Postdoctoral Fellow Brigham and Women's Hospital and Harvard Medical School Boston, United States
Background: An individual may be less willing to continue taking their medications if they are experiencing side effects, a high treatment burden, or if their medication regimen is complex. All of which can influence adherence and may be cause for deprescribing – a process of stopping or reducing inappropriate medications.
Objectives: Our study investigated the association between patients’ willingness to have medications deprescribed and medication adherence.
Methods: The proposed project is a longitudinal sub-study of the ‘Optimizing PharmacoTherapy In the Multimorbid Elderly in Primary CAre’ (OPTICA) trial, a cluster randomized controlled trial, which took place in Swiss primary care settings. Trial participants were patients aged ≥65 years and over, with ≥3 chronic conditions, and ≥5 regular medications recruited from 43 GP practices. At baseline, patients’ willingness to have medications deprescribed was assessed using the ‘revised Patient Attitudes Towards Deprescribing’ (rPATD) questionnaire and its concerns about stopping score. The data on medication adherence was collected at the 12-month follow-up using the A14-scale. First, the demographics and main clinical characteristics of study participants were described. Then multilevel linear regression analyses adjusted for baseline variables were performed. All models were adjusted for the clustering effect at GP level and the group allocation of GPs.

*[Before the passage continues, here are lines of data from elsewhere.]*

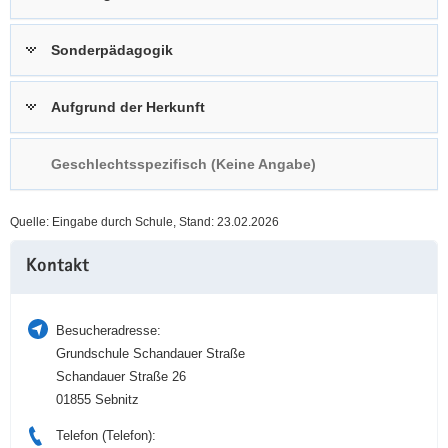
a
n
v
Sonderpädagogik
i
g
Aufgrund der Herkunft
a
t
i
Geschlechtsspezifisch (Keine Angabe)
o
n
Quelle: Eingabe durch Schule, Stand: 23.02.2026
Weitere
Kontakt
Information
Besucheradresse:
Grundschule Schandauer Straße
Schandauer Straße 26
01855 Sebnitz
Telefon (Telefon):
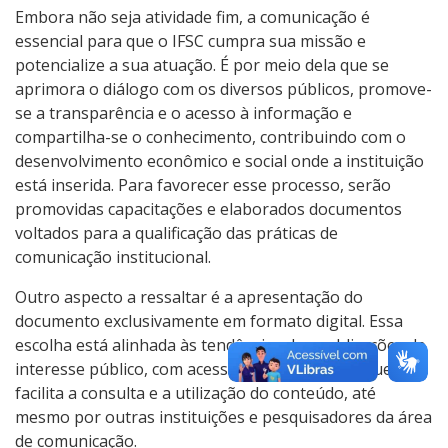
Embora não seja atividade fim, a comunicação é
essencial para que o IFSC cumpra sua missão e
potencialize a sua atuação. É por meio dela que se
aprimora o diálogo com os diversos públicos, promove-
se a transparência e o acesso à informação e
compartilha-se o conhecimento, contribuindo com o
desenvolvimento econômico e social onde a instituição
está inserida. Para favorecer esse processo, serão
promovidas capacitações e elaborados documentos
voltados para a qualificação das práticas de
comunicação institucional.
Outro aspecto a ressaltar é a apresentação do
documento exclusivamente em formato digital. Essa
escolha está alinhada às tendências das publicações de
interesse público, com acesso aberto e livre, o que
facilita a consulta e a utilização do conteúdo, até
mesmo por outras instituições e pesquisadores da área
de comunicação.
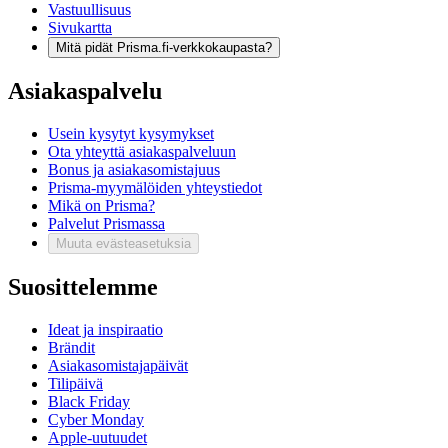
Vastuullisuus
Sivukartta
Mitä pidät Prisma.fi-verkkokaupasta?
Asiakaspalvelu
Usein kysytyt kysymykset
Ota yhteyttä asiakaspalveluun
Bonus ja asiakasomistajuus
Prisma-myymälöiden yhteystiedot
Mikä on Prisma?
Palvelut Prismassa
Muuta evästeasetuksia
Suosittelemme
Ideat ja inspiraatio
Brändit
Asiakasomistajapäivät
Tilipäivä
Black Friday
Cyber Monday
Apple-uutuudet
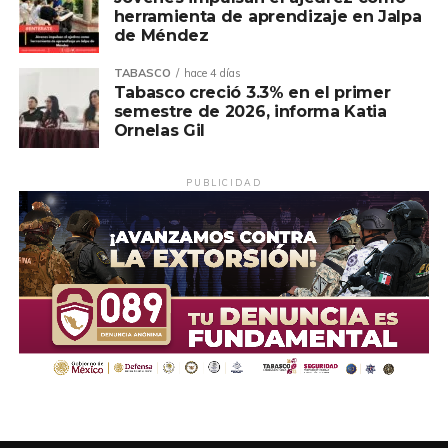
herramienta de aprendizaje en Jalpa
de Méndez
TABASCO
hace 4 días
Tabasco creció 3.3% en el primer
semestre de 2026, informa Katia
Ornelas Gil
PUBLICIDAD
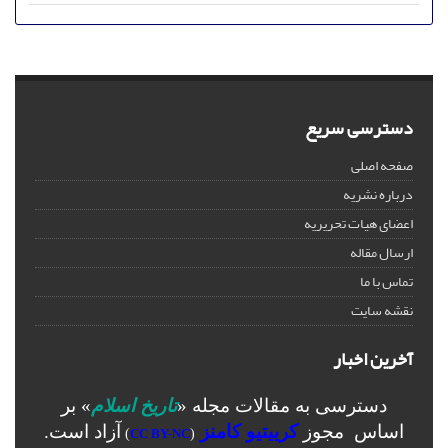
دسترسی سریع
صفحه اصلی
درباره نشریه
اعضای هیات تحریریه
ارسال مقاله
تماس با ما
نقشه سایت
آخرین اخبار
دسترسی به مقالات مجله «
تاریخ اسلام
» بر
اساس مجوز
کرییتیو کامنز
آزاد است.
)
CC BY-NC
(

Results: Of the 298 patients for whom data on the rPATD was collected at baseline, 45% were women and the median age was 78 (IQR: 74-83). Participants in the sample generally reported a high level of medication adherence and self-reported willingness to have medications deprescribed. We did not find evidence for a statistically significant association between adherence and patients’ reported willingness to have medications deprescribed as measured with the rPATD questions “If my doctor said it was possible, I would be willing to stop one or more of my regular medicines”, “I would like my doctor to reduce the dose of one or more of my medicines” or the concerns about stopping score.
Conclusions: We did not find evidence for an association between patients’ reported willingness to have medications deprescribed and medication adherence.